RECORDED DATA |
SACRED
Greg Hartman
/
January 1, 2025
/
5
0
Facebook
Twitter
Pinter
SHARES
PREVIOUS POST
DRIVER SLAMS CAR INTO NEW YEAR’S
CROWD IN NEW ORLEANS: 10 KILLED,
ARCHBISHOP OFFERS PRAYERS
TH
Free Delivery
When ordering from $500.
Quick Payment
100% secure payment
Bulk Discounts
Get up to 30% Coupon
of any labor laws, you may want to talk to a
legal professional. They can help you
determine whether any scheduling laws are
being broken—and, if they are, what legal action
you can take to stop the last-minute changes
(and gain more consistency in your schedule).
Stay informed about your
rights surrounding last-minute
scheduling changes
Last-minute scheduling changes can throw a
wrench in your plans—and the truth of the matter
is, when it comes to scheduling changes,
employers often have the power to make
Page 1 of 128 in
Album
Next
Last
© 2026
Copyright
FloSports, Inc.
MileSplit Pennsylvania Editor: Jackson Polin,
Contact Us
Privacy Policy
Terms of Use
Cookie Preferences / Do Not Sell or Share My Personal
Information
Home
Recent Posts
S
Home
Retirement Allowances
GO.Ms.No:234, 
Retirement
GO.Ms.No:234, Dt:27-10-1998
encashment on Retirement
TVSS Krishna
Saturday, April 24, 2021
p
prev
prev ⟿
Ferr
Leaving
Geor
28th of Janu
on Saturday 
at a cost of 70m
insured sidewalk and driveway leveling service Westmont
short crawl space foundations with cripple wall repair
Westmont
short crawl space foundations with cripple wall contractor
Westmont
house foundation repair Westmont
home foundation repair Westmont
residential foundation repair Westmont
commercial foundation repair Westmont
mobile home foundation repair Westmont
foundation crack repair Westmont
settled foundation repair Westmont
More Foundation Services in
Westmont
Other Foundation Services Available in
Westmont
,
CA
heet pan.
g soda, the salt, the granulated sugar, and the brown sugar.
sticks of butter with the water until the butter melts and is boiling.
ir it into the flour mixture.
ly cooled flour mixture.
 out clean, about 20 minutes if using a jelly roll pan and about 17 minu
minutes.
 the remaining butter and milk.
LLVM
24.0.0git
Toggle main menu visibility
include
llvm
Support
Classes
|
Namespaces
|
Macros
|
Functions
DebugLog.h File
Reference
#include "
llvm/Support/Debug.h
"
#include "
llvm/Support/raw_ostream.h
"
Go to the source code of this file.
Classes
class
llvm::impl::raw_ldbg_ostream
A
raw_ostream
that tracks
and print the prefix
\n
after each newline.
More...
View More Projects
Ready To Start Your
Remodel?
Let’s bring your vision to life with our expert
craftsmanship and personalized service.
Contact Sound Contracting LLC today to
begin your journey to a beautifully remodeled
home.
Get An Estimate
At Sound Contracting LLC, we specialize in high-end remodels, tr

==

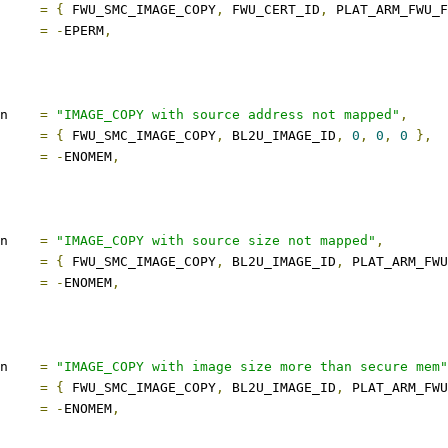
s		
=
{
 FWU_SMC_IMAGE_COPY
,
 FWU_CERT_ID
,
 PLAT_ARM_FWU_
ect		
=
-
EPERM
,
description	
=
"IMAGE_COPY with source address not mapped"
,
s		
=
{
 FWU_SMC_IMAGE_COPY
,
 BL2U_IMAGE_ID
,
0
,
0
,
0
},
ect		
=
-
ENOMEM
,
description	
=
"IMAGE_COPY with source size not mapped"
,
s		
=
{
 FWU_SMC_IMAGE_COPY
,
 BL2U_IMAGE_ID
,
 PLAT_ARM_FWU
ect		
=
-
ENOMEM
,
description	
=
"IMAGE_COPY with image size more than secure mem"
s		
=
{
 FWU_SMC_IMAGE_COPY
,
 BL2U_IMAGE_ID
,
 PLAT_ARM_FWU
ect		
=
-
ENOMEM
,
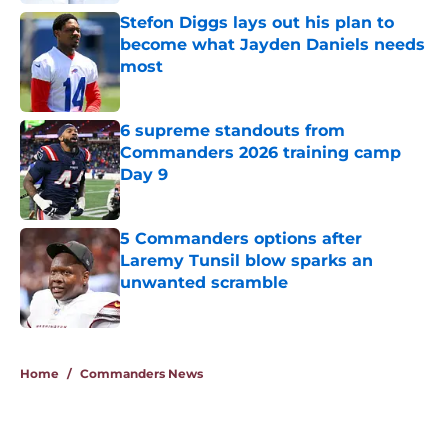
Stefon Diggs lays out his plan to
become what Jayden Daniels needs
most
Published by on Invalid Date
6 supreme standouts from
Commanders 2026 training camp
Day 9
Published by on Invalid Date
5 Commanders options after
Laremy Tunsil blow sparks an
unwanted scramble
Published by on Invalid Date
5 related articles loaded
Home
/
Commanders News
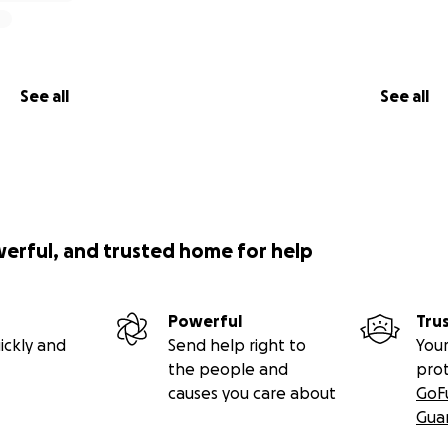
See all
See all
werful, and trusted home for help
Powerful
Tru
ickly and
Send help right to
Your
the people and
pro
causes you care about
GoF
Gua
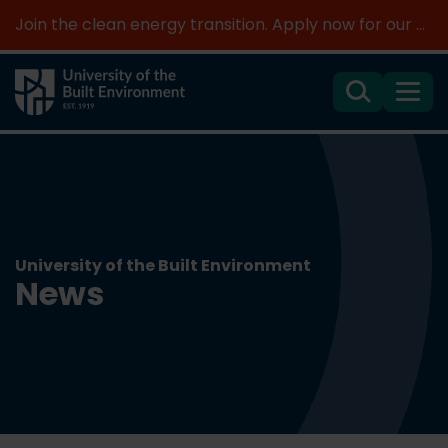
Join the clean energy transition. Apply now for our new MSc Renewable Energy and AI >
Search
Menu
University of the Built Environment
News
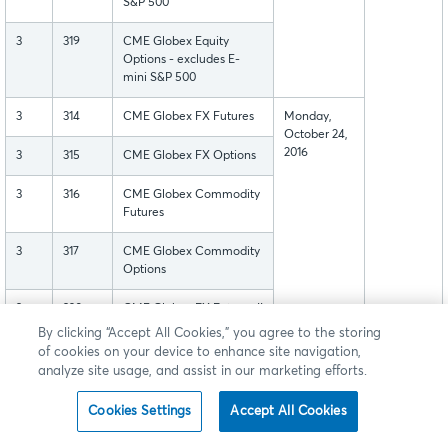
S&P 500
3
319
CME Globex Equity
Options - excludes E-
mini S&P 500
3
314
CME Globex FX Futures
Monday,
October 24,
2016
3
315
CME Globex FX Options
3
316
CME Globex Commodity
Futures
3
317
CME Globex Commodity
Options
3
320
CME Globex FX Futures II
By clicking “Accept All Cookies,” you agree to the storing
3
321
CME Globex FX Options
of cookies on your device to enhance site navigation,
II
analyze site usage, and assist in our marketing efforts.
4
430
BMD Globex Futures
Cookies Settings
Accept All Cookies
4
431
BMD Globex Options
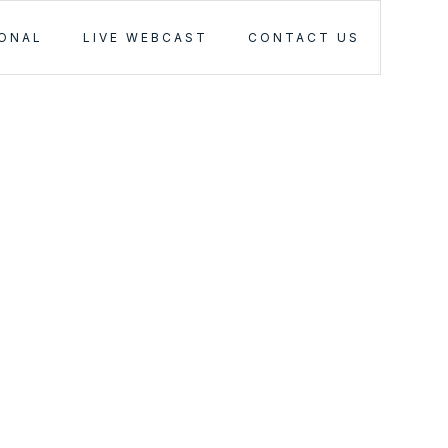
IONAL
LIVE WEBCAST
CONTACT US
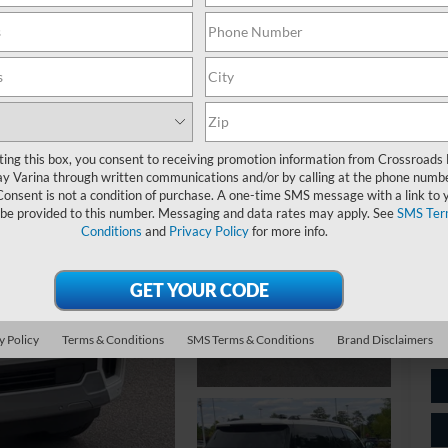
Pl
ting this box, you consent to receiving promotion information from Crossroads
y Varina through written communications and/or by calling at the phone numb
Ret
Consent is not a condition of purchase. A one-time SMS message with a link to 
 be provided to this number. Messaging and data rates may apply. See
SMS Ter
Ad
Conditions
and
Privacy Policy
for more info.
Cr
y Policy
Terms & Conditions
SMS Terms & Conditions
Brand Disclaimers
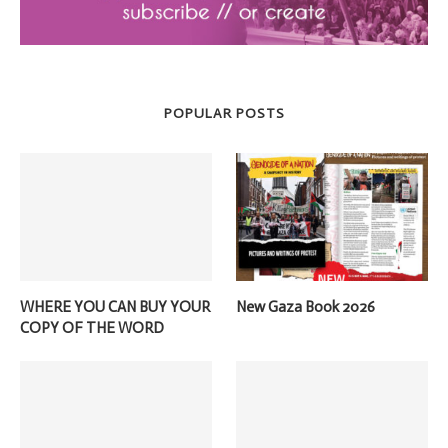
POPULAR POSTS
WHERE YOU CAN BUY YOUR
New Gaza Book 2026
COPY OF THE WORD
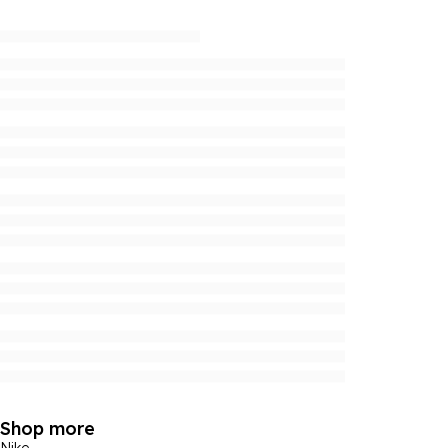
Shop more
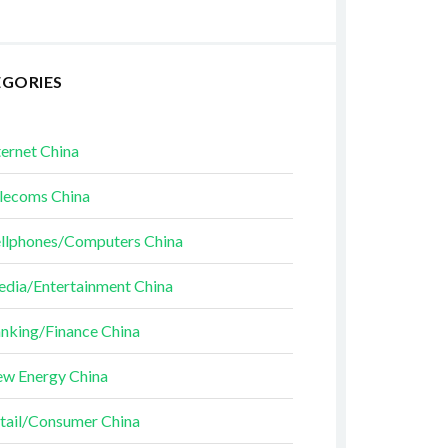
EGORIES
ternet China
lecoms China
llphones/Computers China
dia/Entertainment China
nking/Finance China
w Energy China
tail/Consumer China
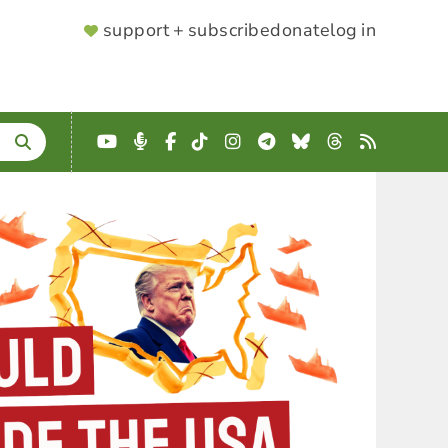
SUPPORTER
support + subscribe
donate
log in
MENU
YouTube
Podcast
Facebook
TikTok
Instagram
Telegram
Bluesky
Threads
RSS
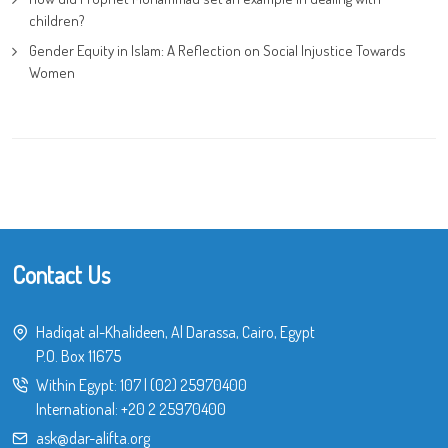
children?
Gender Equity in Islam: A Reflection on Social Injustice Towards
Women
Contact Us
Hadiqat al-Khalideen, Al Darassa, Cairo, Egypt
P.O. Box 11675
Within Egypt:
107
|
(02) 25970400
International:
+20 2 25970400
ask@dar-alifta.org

EXERCISE DETAILS | Reproduce the stretch of lines from the one containing "POPULAR POSTS" through the one containing "ask@dar-alifta.org", leaving out the pictures.

SOLVED EXERCISE |
POPULAR POSTS
WHERE YOU CAN BUY YOUR
New Gaza Book 2026
COPY OF THE WORD
Shop more
EGORIES
ternet China
lecoms China
llphones/Computers China
dia/Entertainment China
nking/Finance China
w Energy China
tail/Consumer China
SUPPORTER
support + subscribe
donate
log in
MENU
YouTube
Podcast
Facebook
TikTok
Instagram
Telegram
Bluesky
Threads
RSS
children?
Gender Equity in Islam: A Reflection on Social Injustice Towards
Women
Contact Us
Hadiqat al-Khalideen, Al Darassa, Cairo, Egypt
P.O. Box 11675
Within Egypt:
107
|
(02) 25970400
International:
+20 2 25970400
ask@dar-alifta.org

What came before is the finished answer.